> [Excerto do documento]:
# # # # # # #

Os três alegados responsáveis pela tentativa de golpe de Estado foram detidos, segundo o Presidente guineense.
Golpes de Estado em África: Um mal endémico
Em menos de um ano, o continente africano viveu oito golpes e tentativas de golpe de Estado. A maior parte aconteceu na África Ocidental, região do continente mais fértil para as intentonas. Não há fator surpresa.
Foto: Radio Television Guineenne/AP Photo/picture alliance
Níger: Tentativa de golpe fracassada
A tentativa de golpe de Estado aconteceu a 31 de março de 2021, dois dias antes da tomada de posse do Presidente Mohamed Bazoum. Na capital, Niamey, foram detidos alguns membros do Exército por detrás da tentativa. O suposto líder do golpe é um oficial da Força Aérea encarregado da segurança na base aérea de Niamey. O Níger já sofreu 4 golpes de Estado: o último, em 2010, derrubou Mamadou Tandja.
Foto: Bernd von Jutrczenka/dpa/picture alliance
Chade: Uma sucessão com sabor a golpe de Estado
Pouco depois do marechal Idriss Déby ter vencido as presidenciais, morreu em combate contra rebeldes. A 21 de abril de 2021, o seu filho, o general Mahamat Déby, assumiu a liderança do país, sem eleições, nomeando 15 generais para o Conselho Militar de Transição, entre eles familiares seus. Idriss governou o Chade por mais de 30 anos com mão de ferro e o filho dá sinais de lhe seguir os passos.
Foto: Christophe Petit Tesson/REUTERS
Mali: Um golpe entre promessas de eleições
O coronel Assimi Goita foi quem derrubou Bah Ndaw da Presidência do Mali a 24 de maio de 2021. Justifica que assim procedeu porque tentava "sabotar" a transição no país. Mas Goita prometeu eleições para 2022 e falou em "compromisso infalível" das Forças Armadas na defesa da segurança do país. Pouco depois, o Tribunal Constitucional declarou o coronel Presidente da transição.
Foto: Xinhua/imago images
Tunísia: Um golpe de Estado sem recurso a armas
No dia 25 de julho de 2021, Kais Saied demitiu o primeiro ministro, seu rival, Hichem Mechichi, e suspendeu o Parlamento por 30 dias, o que foi considerado golpe de Estado pela oposição, que convocou manifestações em nome da democracia. Saied também levantou a imunidade dos parlamentares e garantiu que as decisões foram tomadas dentro da lei. Nas ruas de Tunes, teve o apoio da população.

# # # # # # #

> [Enunciado A]: Indique todos os países que dão nome aos títulos das secções do texto sobre golpes de Estado em África.
> [Enunciado B]: Segundo o texto sobre golpes de Estado em África, em que data o coronel Assimi Goita derrubou Bah Ndaw da Presidência do Mali?

(Entradas retiradas de uma coleção)

# # # # # # #

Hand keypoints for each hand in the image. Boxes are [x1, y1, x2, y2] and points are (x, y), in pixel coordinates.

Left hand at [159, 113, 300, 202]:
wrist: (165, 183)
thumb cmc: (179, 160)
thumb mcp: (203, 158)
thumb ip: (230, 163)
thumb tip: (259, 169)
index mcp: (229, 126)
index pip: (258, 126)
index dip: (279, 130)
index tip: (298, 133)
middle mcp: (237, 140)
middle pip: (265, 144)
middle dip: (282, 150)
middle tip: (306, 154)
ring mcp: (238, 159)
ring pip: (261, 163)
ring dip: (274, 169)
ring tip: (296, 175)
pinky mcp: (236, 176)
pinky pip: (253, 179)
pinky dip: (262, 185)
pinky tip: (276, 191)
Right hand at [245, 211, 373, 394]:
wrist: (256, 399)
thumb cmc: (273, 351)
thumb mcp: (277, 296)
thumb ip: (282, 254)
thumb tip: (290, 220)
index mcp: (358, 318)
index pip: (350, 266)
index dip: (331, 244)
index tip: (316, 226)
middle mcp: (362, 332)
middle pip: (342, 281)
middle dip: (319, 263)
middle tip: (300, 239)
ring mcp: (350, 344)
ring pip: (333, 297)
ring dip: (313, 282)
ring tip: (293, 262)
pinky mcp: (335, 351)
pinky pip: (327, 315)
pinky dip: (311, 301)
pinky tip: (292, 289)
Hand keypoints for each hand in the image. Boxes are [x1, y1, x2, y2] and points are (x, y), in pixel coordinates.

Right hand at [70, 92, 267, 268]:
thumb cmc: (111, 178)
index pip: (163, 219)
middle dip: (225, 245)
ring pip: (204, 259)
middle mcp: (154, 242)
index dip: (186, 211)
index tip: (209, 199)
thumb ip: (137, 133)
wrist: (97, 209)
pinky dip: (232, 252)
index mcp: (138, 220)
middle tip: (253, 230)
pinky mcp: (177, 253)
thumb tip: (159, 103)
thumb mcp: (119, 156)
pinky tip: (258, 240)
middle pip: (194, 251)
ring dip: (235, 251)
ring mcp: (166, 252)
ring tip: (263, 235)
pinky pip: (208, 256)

# # # # # # #

> [Resolução A]: Níger, Chade, Mali e Tunísia.

> [Resolução B]: A 24 de maio de 2021.